> **Text data extracted from pages**:

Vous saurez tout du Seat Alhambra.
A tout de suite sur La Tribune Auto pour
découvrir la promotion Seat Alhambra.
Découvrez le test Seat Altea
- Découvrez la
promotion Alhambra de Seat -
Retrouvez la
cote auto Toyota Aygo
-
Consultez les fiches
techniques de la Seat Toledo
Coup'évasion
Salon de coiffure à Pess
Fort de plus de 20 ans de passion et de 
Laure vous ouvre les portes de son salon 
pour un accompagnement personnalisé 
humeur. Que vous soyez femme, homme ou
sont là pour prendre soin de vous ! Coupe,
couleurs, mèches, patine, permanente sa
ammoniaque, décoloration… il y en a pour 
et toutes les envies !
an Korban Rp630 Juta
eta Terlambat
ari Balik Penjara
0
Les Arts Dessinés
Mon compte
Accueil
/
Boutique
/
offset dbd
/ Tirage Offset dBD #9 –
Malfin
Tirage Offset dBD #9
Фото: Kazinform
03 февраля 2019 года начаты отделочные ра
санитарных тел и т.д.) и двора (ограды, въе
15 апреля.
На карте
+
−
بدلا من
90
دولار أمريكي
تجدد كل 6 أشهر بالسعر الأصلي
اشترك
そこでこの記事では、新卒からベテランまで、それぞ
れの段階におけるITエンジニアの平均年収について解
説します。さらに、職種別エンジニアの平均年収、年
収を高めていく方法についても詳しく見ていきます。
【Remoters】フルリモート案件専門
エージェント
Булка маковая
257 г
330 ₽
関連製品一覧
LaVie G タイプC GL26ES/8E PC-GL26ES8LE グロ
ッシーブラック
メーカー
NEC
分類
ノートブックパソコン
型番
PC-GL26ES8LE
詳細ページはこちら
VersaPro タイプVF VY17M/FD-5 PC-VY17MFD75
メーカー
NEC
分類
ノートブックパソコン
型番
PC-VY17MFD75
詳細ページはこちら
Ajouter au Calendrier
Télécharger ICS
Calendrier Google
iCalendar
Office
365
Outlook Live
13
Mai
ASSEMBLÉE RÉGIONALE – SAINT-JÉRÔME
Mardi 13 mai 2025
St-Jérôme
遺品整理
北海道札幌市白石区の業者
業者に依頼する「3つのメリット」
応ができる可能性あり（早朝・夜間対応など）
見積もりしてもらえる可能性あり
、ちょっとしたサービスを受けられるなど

> **Goal of the exercise**: Format each line of the material above as a Markdown table with two columns, No. and Line, numbering the rows in order and omitting any blank lines.

> **Exercise output**:
| No. | Line |
|---|---|
| 1 | Vous saurez tout du Seat Alhambra. |
| 2 | A tout de suite sur La Tribune Auto pour |
| 3 | découvrir la promotion Seat Alhambra. |
| 4 | Découvrez le test Seat Altea |
| 5 | - Découvrez la |
| 6 | promotion Alhambra de Seat - |
| 7 | Retrouvez la |
| 8 | cote auto Toyota Aygo |
| 9 | - |
| 10 | Consultez les fiches |
| 11 | techniques de la Seat Toledo |
| 12 | Coup'évasion |
| 13 | Salon de coiffure à Pess |
| 14 | Fort de plus de 20 ans de passion et de  |
| 15 | Laure vous ouvre les portes de son salon  |
| 16 | pour un accompagnement personnalisé  |
| 17 | humeur. Que vous soyez femme, homme ou |
| 18 | sont là pour prendre soin de vous ! Coupe, |
| 19 | couleurs, mèches, patine, permanente sa |
| 20 | ammoniaque, décoloration… il y en a pour  |
| 21 | et toutes les envies ! |
| 22 | an Korban Rp630 Juta |
| 23 | eta Terlambat |
| 24 | ari Balik Penjara |
| 25 | 0 |
| 26 | Les Arts Dessinés |
| 27 | Mon compte |
| 28 | Accueil |
| 29 | / |
| 30 | Boutique |
| 31 | / |
| 32 | offset dbd |
| 33 | / Tirage Offset dBD #9 – |
| 34 | Malfin |
| 35 | Tirage Offset dBD #9 |
| 36 | Фото: Kazinform |
| 37 | 03 февраля 2019 года начаты отделочные ра |
| 38 | санитарных тел и т.д.) и двора (ограды, въе |
| 39 | 15 апреля. |
| 40 | На карте |
| 41 | + |
| 42 | − |
| 43 | بدلا من |
| 44 | 90 |
| 45 | دولار أمريكي |
| 46 | تجدد كل 6 أشهر بالسعر الأصلي |
| 47 | اشترك |
| 48 | そこでこの記事では、新卒からベテランまで、それぞ |
| 49 | れの段階におけるITエンジニアの平均年収について解 |
| 50 | 説します。さらに、職種別エンジニアの平均年収、年 |
| 51 | 収を高めていく方法についても詳しく見ていきます。 |
| 52 | 【Remoters】フルリモート案件専門 |
| 53 | エージェント |
| 54 | Булка маковая |
| 55 | 257 г |
| 56 | 330 ₽ |
| 57 | 関連製品一覧 |
| 58 | LaVie G タイプC GL26ES/8E PC-GL26ES8LE グロ |
| 59 | ッシーブラック |
| 60 | メーカー |
| 61 | NEC |
| 62 | 分類 |
| 63 | ノートブックパソコン |
| 64 | 型番 |
| 65 | PC-GL26ES8LE |
| 66 | 詳細ページはこちら |
| 67 | VersaPro タイプVF VY17M/FD-5 PC-VY17MFD75 |
| 68 | メーカー |
| 69 | NEC |
| 70 | 分類 |
| 71 | ノートブックパソコン |
| 72 | 型番 |
| 73 | PC-VY17MFD75 |
| 74 | 詳細ページはこちら |
| 75 | Ajouter au Calendrier |
| 76 | Télécharger ICS |
| 77 | Calendrier Google |
| 78 | iCalendar |
| 79 | Office |
| 80 | 365 |
| 81 | Outlook Live |
| 82 | 13 |
| 83 | Mai |
| 84 | ASSEMBLÉE RÉGIONALE – SAINT-JÉRÔME |
| 85 | Mardi 13 mai 2025 |
| 86 | St-Jérôme |
| 87 | 遺品整理 |
| 88 | 北海道札幌市白石区の業者 |
| 89 | 業者に依頼する「3つのメリット」 |
| 90 | 応ができる可能性あり（早朝・夜間対応など） |
| 91 | 見積もりしてもらえる可能性あり |
| 92 | 、ちょっとしたサービスを受けられるなど |